2D RNA topology viewer MolStar Viewer
2D RNA topology Viewer MolStar Viewer

RiboVision 2 offers visualization of structural and evolutionary data related to ribosomal RNAs, including helices, expansion segments and ancestral expansion segments. The definitions of helices were obtained from Petrov et al. as illustrated in the gallery of ribosomal structures; each nucleotide belongs uniquely to one helix, containing contiguous base-paired or stacked bases. Definitions of Ancestral Expansion Segments were taken from the evolutionary accretion model by Petrov PNAS 2014 and PNAS 2015. The evolutionary data were deposited into RiboVision's database for a limited number of anchor structures. When users select a ribosomal sequence, RiboVision maps pre-existing evolutionary data onto the chosen sequence. This data can then be visualized in both 2D and 3D applets. These data, when selected, can be explored interactively by hovering mouse over nucleotides in the 2D representation through Tooltips.

Color Schemes

Each calculated attribute is mapped on a matplotlib colorscheme. For single continuum attributes (e.g. Shannon entropy, Helical data, Custom Data), RiboVision 2 uses single continuum colormaps (viridis or rainbow). For diverging data attributes (e.g. TwinCons), RiboVision2 uses diverging colormaps like Blue-White-Red.

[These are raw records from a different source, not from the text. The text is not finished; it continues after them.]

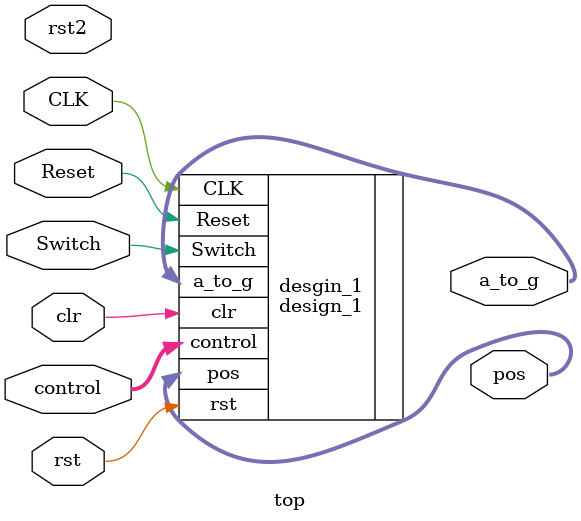
<source format=v>
`timescale 1ns / 1ps


module top(
    input CLK,
    input Switch,
    input [1:0] control,
    input clr,
    input Reset,
    input rst2,
    input rst,
    output [6:0] a_to_g,
    output [3:0] pos   
    );
    design_1 desgin_1(.CLK(CLK),.Switch(Switch),.control(control),.clr(clr),.Reset(Reset),.a_to_g(a_to_g),.pos(pos),.rst(rst));
endmodule

</source>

All colormaps were generated with the python matplotlib library and exported to JavaScript with the js-colormaps package. Further information about colormaps in matplotlib.

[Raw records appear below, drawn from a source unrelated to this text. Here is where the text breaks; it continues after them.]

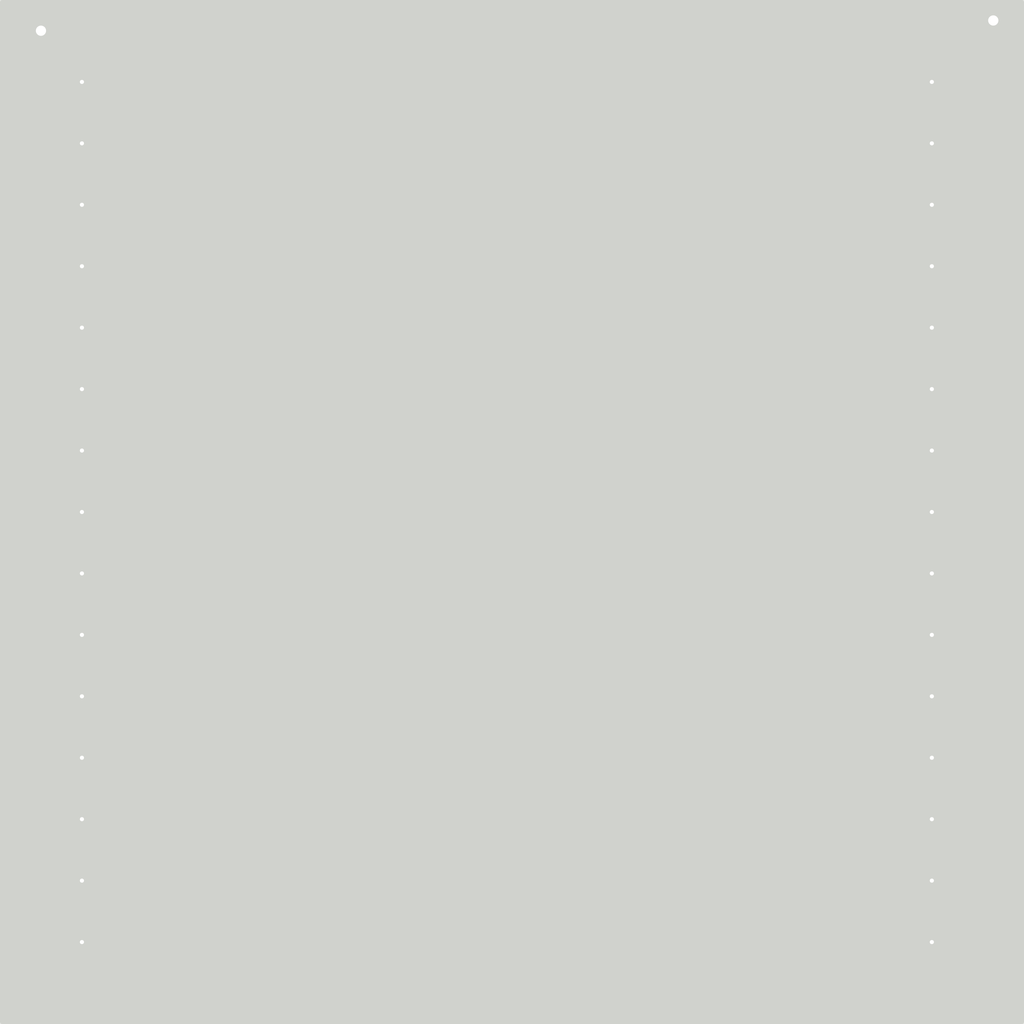
<source format=kicad_pcb>
(kicad_pcb (version 20171130) (host pcbnew "(5.1.5)-3")

  (general
    (thickness 1.6)
    (drawings 6)
    (tracks 138)
    (zones 0)
    (modules 2)
    (nets 1)
  )

  (page A4)
  (layers
    (0 F.Cu signal)
    (31 B.Cu signal)
    (32 B.Adhes user)
    (33 F.Adhes user)
    (34 B.Paste user)
    (35 F.Paste user)
    (36 B.SilkS user)
    (37 F.SilkS user)
    (38 B.Mask user)
    (39 F.Mask user)
    (40 Dwgs.User user)
    (41 Cmts.User user)
    (42 Eco1.User user)
    (43 Eco2.User user)
    (44 Edge.Cuts user)
    (45 Margin user)
    (46 B.CrtYd user)
    (47 F.CrtYd user)
    (48 B.Fab user)
    (49 F.Fab user)
  )

  (setup
    (last_trace_width 1)
    (user_trace_width 1)
    (trace_clearance 0.2)
    (zone_clearance 0.508)
    (zone_45_only no)
    (trace_min 0.2)
    (via_size 0.8)
    (via_drill 0.4)
    (via_min_size 0.4)
    (via_min_drill 0.3)
    (uvia_size 0.3)
    (uvia_drill 0.1)
    (uvias_allowed no)
    (uvia_min_size 0.2)
    (uvia_min_drill 0.1)
    (edge_width 0.05)
    (segment_width 0.2)
    (pcb_text_width 0.3)
    (pcb_text_size 1.5 1.5)
    (mod_edge_width 0.12)
    (mod_text_size 1 1)
    (mod_text_width 0.15)
    (pad_size 1.524 1.524)
    (pad_drill 0.762)
    (pad_to_mask_clearance 0.051)
    (solder_mask_min_width 0.25)
    (aux_axis_origin 0 0)
    (visible_elements FFFFFF7F)
    (pcbplotparams
      (layerselection 0x010f0_ffffffff)
      (usegerberextensions false)
      (usegerberattributes false)
      (usegerberadvancedattributes false)
      (creategerberjobfile false)
      (excludeedgelayer true)
      (linewidth 0.100000)
      (plotframeref false)
      (viasonmask false)
      (mode 1)
      (useauxorigin false)
      (hpglpennumber 1)
      (hpglpenspeed 20)
      (hpglpendiameter 15.000000)
      (psnegative false)
      (psa4output false)
      (plotreference true)
      (plotvalue true)
      (plotinvisibletext false)
      (padsonsilk false)
      (subtractmaskfromsilk false)
      (outputformat 1)
      (mirror false)
      (drillshape 0)
      (scaleselection 1)
      (outputdirectory ""))
  )

  (net 0 "")

  (net_class Default "Dies ist die voreingestellte Netzklasse."
    (clearance 0.2)
    (trace_width 0.25)
    (via_dia 0.8)
    (via_drill 0.4)
    (uvia_dia 0.3)
    (uvia_drill 0.1)
  )

  (module Connector_PinHeader_2.54mm:PinHeader_1x01_P2.54mm_Vertical (layer F.Cu) (tedit 59FED5CC) (tstamp 5E852F8A)
    (at 182 57)
    (descr "Through hole straight pin header, 1x01, 2.54mm pitch, single row")
    (tags "Through hole pin header THT 1x01 2.54mm single row")
    (path /5E85FB22)
    (fp_text reference B (at -4 0) (layer F.SilkS)
      (effects (font (size 1 1) (thickness 0.15)))
    )
    (fp_text value - (at 0 2.33) (layer F.Fab)
      (effects (font (size 1 1) (thickness 0.15)))
    )
    (fp_text user %R (at 0 0 90) (layer F.Fab)
      (effects (font (size 1 1) (thickness 0.15)))
    )
    (fp_line (start 1.8 -1.8) (end -1.8 -1.8) (layer F.CrtYd) (width 0.05))
    (fp_line (start 1.8 1.8) (end 1.8 -1.8) (layer F.CrtYd) (width 0.05))
    (fp_line (start -1.8 1.8) (end 1.8 1.8) (layer F.CrtYd) (width 0.05))
    (fp_line (start -1.8 -1.8) (end -1.8 1.8) (layer F.CrtYd) (width 0.05))
    (fp_line (start -1.33 -1.33) (end 0 -1.33) (layer F.SilkS) (width 0.12))
    (fp_line (start -1.33 0) (end -1.33 -1.33) (layer F.SilkS) (width 0.12))
    (fp_line (start -1.33 1.27) (end 1.33 1.27) (layer F.SilkS) (width 0.12))
    (fp_line (start 1.33 1.27) (end 1.33 1.33) (layer F.SilkS) (width 0.12))
    (fp_line (start -1.33 1.27) (end -1.33 1.33) (layer F.SilkS) (width 0.12))
    (fp_line (start -1.33 1.33) (end 1.33 1.33) (layer F.SilkS) (width 0.12))
    (fp_line (start -1.27 -0.635) (end -0.635 -1.27) (layer F.Fab) (width 0.1))
    (fp_line (start -1.27 1.27) (end -1.27 -0.635) (layer F.Fab) (width 0.1))
    (fp_line (start 1.27 1.27) (end -1.27 1.27) (layer F.Fab) (width 0.1))
    (fp_line (start 1.27 -1.27) (end 1.27 1.27) (layer F.Fab) (width 0.1))
    (fp_line (start -0.635 -1.27) (end 1.27 -1.27) (layer F.Fab) (width 0.1))
    (pad 1 thru_hole rect (at 0 0) (size 1.7 1.7) (drill 1) (layers *.Cu *.Mask))
    (model ${KISYS3DMOD}/Connector_PinHeader_2.54mm.3dshapes/PinHeader_1x01_P2.54mm_Vertical.wrl
      (at (xyz 0 0 0))
      (scale (xyz 1 1 1))
      (rotate (xyz 0 0 0))
    )
  )

  (module Connector_PinHeader_2.54mm:PinHeader_1x01_P2.54mm_Vertical (layer F.Cu) (tedit 59FED5CC) (tstamp 5E8533AE)
    (at 89 58)
    (descr "Through hole straight pin header, 1x01, 2.54mm pitch, single row")
    (tags "Through hole pin header THT 1x01 2.54mm single row")
    (path /5E85F79D)
    (fp_text reference A (at 2 0) (layer F.SilkS)
      (effects (font (size 1 1) (thickness 0.15)))
    )
    (fp_text value + (at 0 2.33) (layer F.Fab)
      (effects (font (size 1 1) (thickness 0.15)))
    )
    (fp_text user %R (at 0 0 90) (layer F.Fab)
      (effects (font (size 1 1) (thickness 0.15)))
    )
    (fp_line (start 1.8 -1.8) (end -1.8 -1.8) (layer F.CrtYd) (width 0.05))
    (fp_line (start 1.8 1.8) (end 1.8 -1.8) (layer F.CrtYd) (width 0.05))
    (fp_line (start -1.8 1.8) (end 1.8 1.8) (layer F.CrtYd) (width 0.05))
    (fp_line (start -1.8 -1.8) (end -1.8 1.8) (layer F.CrtYd) (width 0.05))
    (fp_line (start -1.33 -1.33) (end 0 -1.33) (layer F.SilkS) (width 0.12))
    (fp_line (start -1.33 0) (end -1.33 -1.33) (layer F.SilkS) (width 0.12))
    (fp_line (start -1.33 1.27) (end 1.33 1.27) (layer F.SilkS) (width 0.12))
    (fp_line (start 1.33 1.27) (end 1.33 1.33) (layer F.SilkS) (width 0.12))
    (fp_line (start -1.33 1.27) (end -1.33 1.33) (layer F.SilkS) (width 0.12))
    (fp_line (start -1.33 1.33) (end 1.33 1.33) (layer F.SilkS) (width 0.12))
    (fp_line (start -1.27 -0.635) (end -0.635 -1.27) (layer F.Fab) (width 0.1))
    (fp_line (start -1.27 1.27) (end -1.27 -0.635) (layer F.Fab) (width 0.1))
    (fp_line (start 1.27 1.27) (end -1.27 1.27) (layer F.Fab) (width 0.1))
    (fp_line (start 1.27 -1.27) (end 1.27 1.27) (layer F.Fab) (width 0.1))
    (fp_line (start -0.635 -1.27) (end 1.27 -1.27) (layer F.Fab) (width 0.1))
    (pad 1 thru_hole rect (at 0 0) (size 1.7 1.7) (drill 1) (layers *.Cu *.Mask))
    (model ${KISYS3DMOD}/Connector_PinHeader_2.54mm.3dshapes/PinHeader_1x01_P2.54mm_Vertical.wrl
      (at (xyz 0 0 0))
      (scale (xyz 1 1 1))
      (rotate (xyz 0 0 0))
    )
  )

  (gr_text "Elektrode v1 Vervoort 2020" (at 135 153) (layer F.SilkS)
    (effects (font (size 1.5 1.5) (thickness 0.3)))
  )
  (gr_text "Vervoort 2020" (at 132 90) (layer B.SilkS)
    (effects (font (size 1.5 1.5) (thickness 0.3)) (justify mirror))
  )
  (gr_text Elektrode_v1 (at 132 87) (layer B.SilkS)
    (effects (font (size 1.5 1.5) (thickness 0.3)) (justify mirror))
  )
  (gr_text JLCJLCJLC (at 121 66) (layer B.SilkS)
    (effects (font (size 1 1) (thickness 0.15)) (justify mirror))
  )
  (gr_text Innen (at 174 57) (layer B.SilkS)
    (effects (font (size 1.5 1.5) (thickness 0.3)) (justify mirror))
  )
  (gr_text Außen (at 95 58) (layer B.SilkS)
    (effects (font (size 1.5 1.5) (thickness 0.3)) (justify mirror))
  )

  (segment (start 89.15 60) (end 90 60) (width 1) (layer F.Cu) (net 0))
  (segment (start 89 59.85) (end 89.15 60) (width 1) (layer F.Cu) (net 0))
  (segment (start 89 58) (end 89 59.85) (width 1) (layer F.Cu) (net 0))
  (segment (start 180 60) (end 90 60) (width 1) (layer F.Cu) (net 0))
  (segment (start 90 72) (end 179 72) (width 1) (layer F.Cu) (net 0) (tstamp 5E8531CB))
  (segment (start 90 60) (end 90 68) (width 1) (layer F.Cu) (net 0))
  (segment (start 90 66) (end 178 66) (width 1) (layer F.Cu) (net 0) (tstamp 5E853210))
  (segment (start 90 78) (end 178 78) (width 1) (layer F.Cu) (net 0) (tstamp 5E8531F8))
  (segment (start 90 96) (end 179 96) (width 1) (layer F.Cu) (net 0) (tstamp 5E8531FE))
  (segment (start 90 102) (end 179 102) (width 1) (layer F.Cu) (net 0) (tstamp 5E8531F5))
  (segment (start 90 114) (end 179 114) (width 1) (layer F.Cu) (net 0) (tstamp 5E85320D))
  (segment (start 90 120) (end 179 120) (width 1) (layer F.Cu) (net 0) (tstamp 5E853207))
  (segment (start 90 132) (end 179 132) (width 1) (layer F.Cu) (net 0) (tstamp 5E8531C2))
  (segment (start 90 138) (end 179 138) (width 1) (layer F.Cu) (net 0) (tstamp 5E8531C8))
  (segment (start 90 144) (end 179 144) (width 1) (layer F.Cu) (net 0) (tstamp 5E8531C5))
  (segment (start 180 60) (end 180 63) (width 1) (layer F.Cu) (net 0))
  (segment (start 180 63) (end 180 64) (width 1) (layer F.Cu) (net 0))
  (segment (start 179 72) (end 180 72) (width 1) (layer F.Cu) (net 0) (tstamp 5E8531BC))
  (segment (start 180 68) (end 180 74) (width 1) (layer F.Cu) (net 0) (tstamp 5E8531B3))
  (segment (start 180 72) (end 180 78) (width 1) (layer F.Cu) (net 0) (tstamp 5E8531A4))
  (segment (start 178 78) (end 180 78) (width 1) (layer F.Cu) (net 0) (tstamp 5E8531B6))
  (segment (start 178 84) (end 180 84) (width 1) (layer F.Cu) (net 0) (tstamp 5E853195))
  (segment (start 180 78) (end 180 84) (width 1) (layer F.Cu) (net 0) (tstamp 5E8531A7))
  (segment (start 178 84) (end 179 84) (width 1) (layer F.Cu) (net 0) (tstamp 5E8531A1))
  (segment (start 90 84) (end 178 84) (width 1) (layer F.Cu) (net 0) (tstamp 5E85319B))
  (segment (start 178 90) (end 180 90) (width 1) (layer F.Cu) (net 0) (tstamp 5E8531AA))
  (segment (start 180 84) (end 180 90) (width 1) (layer F.Cu) (net 0) (tstamp 5E8531B9))
  (segment (start 178 90) (end 179 90) (width 1) (layer F.Cu) (net 0) (tstamp 5E85318F))
  (segment (start 90 90) (end 178 90) (width 1) (layer F.Cu) (net 0) (tstamp 5E8531BF))
  (segment (start 179 96) (end 180 96) (width 1) (layer F.Cu) (net 0) (tstamp 5E853198))
  (segment (start 180 90) (end 180 96) (width 1) (layer F.Cu) (net 0) (tstamp 5E853192))
  (segment (start 179 102) (end 180 102) (width 1) (layer F.Cu) (net 0) (tstamp 5E8531B0))
  (segment (start 180 96) (end 180 102) (width 1) (layer F.Cu) (net 0) (tstamp 5E8531AD))
  (segment (start 178 108) (end 180 108) (width 1) (layer F.Cu) (net 0) (tstamp 5E853186))
  (segment (start 180 102) (end 180 108) (width 1) (layer F.Cu) (net 0) (tstamp 5E853189))
  (segment (start 178 108) (end 179 108) (width 1) (layer F.Cu) (net 0) (tstamp 5E853183))
  (segment (start 90 108) (end 178 108) (width 1) (layer F.Cu) (net 0) (tstamp 5E85318C))
  (segment (start 180 108) (end 180 114) (width 1) (layer F.Cu) (net 0) (tstamp 5E853213))
  (segment (start 179 114) (end 180 114) (width 1) (layer F.Cu) (net 0) (tstamp 5E853204))
  (segment (start 179 120) (end 180 120) (width 1) (layer F.Cu) (net 0) (tstamp 5E8531E6))
  (segment (start 180 114) (end 180 120) (width 1) (layer F.Cu) (net 0) (tstamp 5E8531E3))
  (segment (start 180 120) (end 180 126) (width 1) (layer F.Cu) (net 0) (tstamp 5E8531F2))
  (segment (start 178 126) (end 180 126) (width 1) (layer F.Cu) (net 0) (tstamp 5E8531EF))
  (segment (start 178 126) (end 179 126) (width 1) (layer F.Cu) (net 0) (tstamp 5E8531EC))
  (segment (start 90 126) (end 178 126) (width 1) (layer F.Cu) (net 0) (tstamp 5E8531E9))
  (segment (start 179 132) (end 180 132) (width 1) (layer F.Cu) (net 0) (tstamp 5E8531D7))
  (segment (start 180 126) (end 180 132) (width 1) (layer F.Cu) (net 0) (tstamp 5E8531CE))
  (segment (start 179 138) (end 180 138) (width 1) (layer F.Cu) (net 0) (tstamp 5E8531E0))
  (segment (start 180 132) (end 180 138) (width 1) (layer F.Cu) (net 0) (tstamp 5E8531D4))
  (segment (start 179 144) (end 180 144) (width 1) (layer F.Cu) (net 0) (tstamp 5E8531D1))
  (segment (start 93 63) (end 93 63) (width 1) (layer F.Cu) (net 0))
  (segment (start 176 69) (end 176 69) (width 1) (layer F.Cu) (net 0))
  (segment (start 90 67) (end 90 150) (width 1) (layer F.Cu) (net 0))
  (segment (start 90 150) (end 180 150) (width 1) (layer F.Cu) (net 0))
  (segment (start 176 81) (end 176 81) (width 1) (layer F.Cu) (net 0) (tstamp 5E853299))
  (segment (start 93 75) (end 93 75) (width 1) (layer F.Cu) (net 0) (tstamp 5E85329A))
  (segment (start 176 93) (end 176 93) (width 1) (layer F.Cu) (net 0) (tstamp 5E85329D))
  (segment (start 93 87) (end 93 87) (width 1) (layer F.Cu) (net 0) (tstamp 5E85329E))
  (segment (start 93 99) (end 93 99) (width 1) (layer F.Cu) (net 0) (tstamp 5E8532A1))
  (segment (start 176 105) (end 176 105) (width 1) (layer F.Cu) (net 0) (tstamp 5E8532A2))
  (segment (start 176 117) (end 176 117) (width 1) (layer F.Cu) (net 0) (tstamp 5E8532A5))
  (segment (start 93 111) (end 93 111) (width 1) (layer F.Cu) (net 0) (tstamp 5E8532A6))
  (segment (start 93 123) (end 93 123) (width 1) (layer F.Cu) (net 0) (tstamp 5E8532A9))
  (segment (start 176 129) (end 176 129) (width 1) (layer F.Cu) (net 0) (tstamp 5E8532AA))
  (segment (start 176 141) (end 176 141) (width 1) (layer F.Cu) (net 0) (tstamp 5E8532AD))
  (segment (start 93 135) (end 93 135) (width 1) (layer F.Cu) (net 0) (tstamp 5E8532AE))
  (segment (start 176 147) (end 176 147) (width 1) (layer F.Cu) (net 0) (tstamp 5E8532B2))
  (segment (start 180 148) (end 180 143) (width 1) (layer F.Cu) (net 0))
  (segment (start 180 143) (end 180 144) (width 1) (layer F.Cu) (net 0))
  (segment (start 180 138) (end 180 143) (width 1) (layer F.Cu) (net 0))
  (segment (start 180 148) (end 180 147) (width 1) (layer F.Cu) (net 0))
  (segment (start 180 150) (end 180 148) (width 1) (layer F.Cu) (net 0))
  (segment (start 178 66) (end 180 66) (width 1) (layer F.Cu) (net 0))
  (segment (start 180 64) (end 180 66) (width 1) (layer F.Cu) (net 0))
  (segment (start 180 66) (end 180 69) (width 1) (layer F.Cu) (net 0))
  (segment (start 176 63) (end 176 63) (width 1) (layer F.Cu) (net 0) (tstamp 5E8532B5))
  (via (at 176 63) (size 0.8) (drill 0.4) (layers F.Cu B.Cu) (net 0))
  (segment (start 176 69) (end 93 69) (width 1) (layer F.Cu) (net 0) (tstamp 5E8532B7))
  (via (at 176 69) (size 0.8) (drill 0.4) (layers F.Cu B.Cu) (net 0))
  (segment (start 176 75) (end 176 75) (width 1) (layer F.Cu) (net 0) (tstamp 5E8532B9))
  (via (at 176 75) (size 0.8) (drill 0.4) (layers F.Cu B.Cu) (net 0))
  (segment (start 176 81) (end 93 81) (width 1) (layer F.Cu) (net 0) (tstamp 5E8532BB))
  (via (at 176 81) (size 0.8) (drill 0.4) (layers F.Cu B.Cu) (net 0))
  (segment (start 176 87) (end 176 87) (width 1) (layer F.Cu) (net 0) (tstamp 5E8532BD))
  (via (at 176 87) (size 0.8) (drill 0.4) (layers F.Cu B.Cu) (net 0))
  (segment (start 176 93) (end 93 93) (width 1) (layer F.Cu) (net 0) (tstamp 5E8532BF))
  (via (at 176 93) (size 0.8) (drill 0.4) (layers F.Cu B.Cu) (net 0))
  (segment (start 176 99) (end 176 99) (width 1) (layer F.Cu) (net 0) (tstamp 5E8532C1))
  (via (at 176 99) (size 0.8) (drill 0.4) (layers F.Cu B.Cu) (net 0))
  (segment (start 176 105) (end 93 105) (width 1) (layer F.Cu) (net 0) (tstamp 5E8532C3))
  (via (at 176 105) (size 0.8) (drill 0.4) (layers F.Cu B.Cu) (net 0))
  (segment (start 176 111) (end 176 111) (width 1) (layer F.Cu) (net 0) (tstamp 5E8532C5))
  (via (at 176 111) (size 0.8) (drill 0.4) (layers F.Cu B.Cu) (net 0))
  (segment (start 176 117) (end 93 117) (width 1) (layer F.Cu) (net 0) (tstamp 5E8532C7))
  (via (at 176 117) (size 0.8) (drill 0.4) (layers F.Cu B.Cu) (net 0))
  (segment (start 176 123) (end 176 123) (width 1) (layer F.Cu) (net 0) (tstamp 5E8532C9))
  (via (at 176 123) (size 0.8) (drill 0.4) (layers F.Cu B.Cu) (net 0))
  (segment (start 176 129) (end 93 129) (width 1) (layer F.Cu) (net 0) (tstamp 5E8532CB))
  (via (at 176 129) (size 0.8) (drill 0.4) (layers F.Cu B.Cu) (net 0))
  (segment (start 176 135) (end 176 135) (width 1) (layer F.Cu) (net 0) (tstamp 5E8532CD))
  (via (at 176 135) (size 0.8) (drill 0.4) (layers F.Cu B.Cu) (net 0))
  (segment (start 176 141) (end 93 141) (width 1) (layer F.Cu) (net 0) (tstamp 5E8532CF))
  (via (at 176 141) (size 0.8) (drill 0.4) (layers F.Cu B.Cu) (net 0))
  (segment (start 176 147) (end 93 147) (width 1) (layer F.Cu) (net 0) (tstamp 5E8532D1))
  (via (at 176 147) (size 0.8) (drill 0.4) (layers F.Cu B.Cu) (net 0))
  (segment (start 93 147) (end 93 147) (width 1) (layer F.Cu) (net 0) (tstamp 5E8532D3))
  (via (at 93 147) (size 0.8) (drill 0.4) (layers F.Cu B.Cu) (net 0))
  (segment (start 93 141) (end 93 141) (width 1) (layer F.Cu) (net 0) (tstamp 5E8532D5))
  (via (at 93 141) (size 0.8) (drill 0.4) (layers F.Cu B.Cu) (net 0))
  (segment (start 93 135) (end 176 135) (width 1) (layer F.Cu) (net 0) (tstamp 5E8532D7))
  (via (at 93 135) (size 0.8) (drill 0.4) (layers F.Cu B.Cu) (net 0))
  (segment (start 93 129) (end 93 129) (width 1) (layer F.Cu) (net 0) (tstamp 5E8532D9))
  (via (at 93 129) (size 0.8) (drill 0.4) (layers F.Cu B.Cu) (net 0))
  (segment (start 93 123) (end 176 123) (width 1) (layer F.Cu) (net 0) (tstamp 5E8532DB))
  (via (at 93 123) (size 0.8) (drill 0.4) (layers F.Cu B.Cu) (net 0))
  (segment (start 93 117) (end 93 117) (width 1) (layer F.Cu) (net 0) (tstamp 5E8532DD))
  (via (at 93 117) (size 0.8) (drill 0.4) (layers F.Cu B.Cu) (net 0))
  (segment (start 93 111) (end 176 111) (width 1) (layer F.Cu) (net 0) (tstamp 5E8532DF))
  (via (at 93 111) (size 0.8) (drill 0.4) (layers F.Cu B.Cu) (net 0))
  (segment (start 93 105) (end 93 105) (width 1) (layer F.Cu) (net 0) (tstamp 5E8532E1))
  (via (at 93 105) (size 0.8) (drill 0.4) (layers F.Cu B.Cu) (net 0))
  (segment (start 93 99) (end 176 99) (width 1) (layer F.Cu) (net 0) (tstamp 5E8532E3))
  (via (at 93 99) (size 0.8) (drill 0.4) (layers F.Cu B.Cu) (net 0))
  (segment (start 93 93) (end 93 93) (width 1) (layer F.Cu) (net 0) (tstamp 5E8532E5))
  (via (at 93 93) (size 0.8) (drill 0.4) (layers F.Cu B.Cu) (net 0))
  (segment (start 93 87) (end 176 87) (width 1) (layer F.Cu) (net 0) (tstamp 5E8532E7))
  (via (at 93 87) (size 0.8) (drill 0.4) (layers F.Cu B.Cu) (net 0))
  (segment (start 93 81) (end 93 81) (width 1) (layer F.Cu) (net 0) (tstamp 5E8532E9))
  (via (at 93 81) (size 0.8) (drill 0.4) (layers F.Cu B.Cu) (net 0))
  (segment (start 93 63) (end 176 63) (width 1) (layer F.Cu) (net 0) (tstamp 5E8532EB))
  (via (at 93 63) (size 0.8) (drill 0.4) (layers F.Cu B.Cu) (net 0))
  (segment (start 93 69) (end 93 69) (width 1) (layer F.Cu) (net 0) (tstamp 5E8532ED))
  (via (at 93 69) (size 0.8) (drill 0.4) (layers F.Cu B.Cu) (net 0))
  (segment (start 93 75) (end 176 75) (width 1) (layer F.Cu) (net 0) (tstamp 5E8532EF))
  (via (at 93 75) (size 0.8) (drill 0.4) (layers F.Cu B.Cu) (net 0))
  (segment (start 176 63) (end 176 147) (width 1) (layer B.Cu) (net 0))
  (segment (start 93 147) (end 93 63) (width 1) (layer B.Cu) (net 0))
  (segment (start 176 63) (end 182 57) (width 1) (layer B.Cu) (net 0))

  (zone (net 0) (net_name "") (layer Edge.Cuts) (tstamp 5E8534CA) (hatch edge 0.508)
    (connect_pads (clearance 0.508))
    (min_thickness 0.254)
    (fill yes (arc_segments 32) (thermal_gap 0.508) (thermal_bridge_width 0.508))
    (polygon
      (pts
        (xy 185 155) (xy 85 155) (xy 85 55) (xy 185 55)
      )
    )
    (filled_polygon
      (pts
        (xy 184.873 154.873) (xy 85.127 154.873) (xy 85.127 55.127) (xy 184.873 55.127)
      )
    )
  )
)

</source>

Treatment of Unresolved RNA regions

RiboVision2 provides support for 2D visualization of regions unresolved in the 3D structure. This is achieved by the following measures. In RiboVision mode and the cif option of the User-upload mode, the full RNA sequence is automatically extracted from the cif files (._entity_poly.pdbx_seq_one_letter_code field). This sequence is used to generate secondary structure diagrams. Nucleotides unresolved in 3D structure are marked as “Unobserved residues” in the 2D applet upon hovering the mouse. RiboVision2 supports mapping of Shannon Entropy, TwinCons, and Associated Data (Helices, Expansion Segments and Phases) in 2D onto unresolved regions in RiboVision mode.
In a few rare known instances, cif files deposited to PDB do not contain the full genomic RNA sequence in the abovementioned field. For these cases users are advised to use the “pdb” option of the User-upload mode. This option requires additional uploading of the full RNA sequence in addition to a 3D RNA structure in the PDB format. The supplied full sequence is then used for mapping onto a provided MSA and to generate secondary structure diagrams. This method ensures that unresolved regions are properly depicted.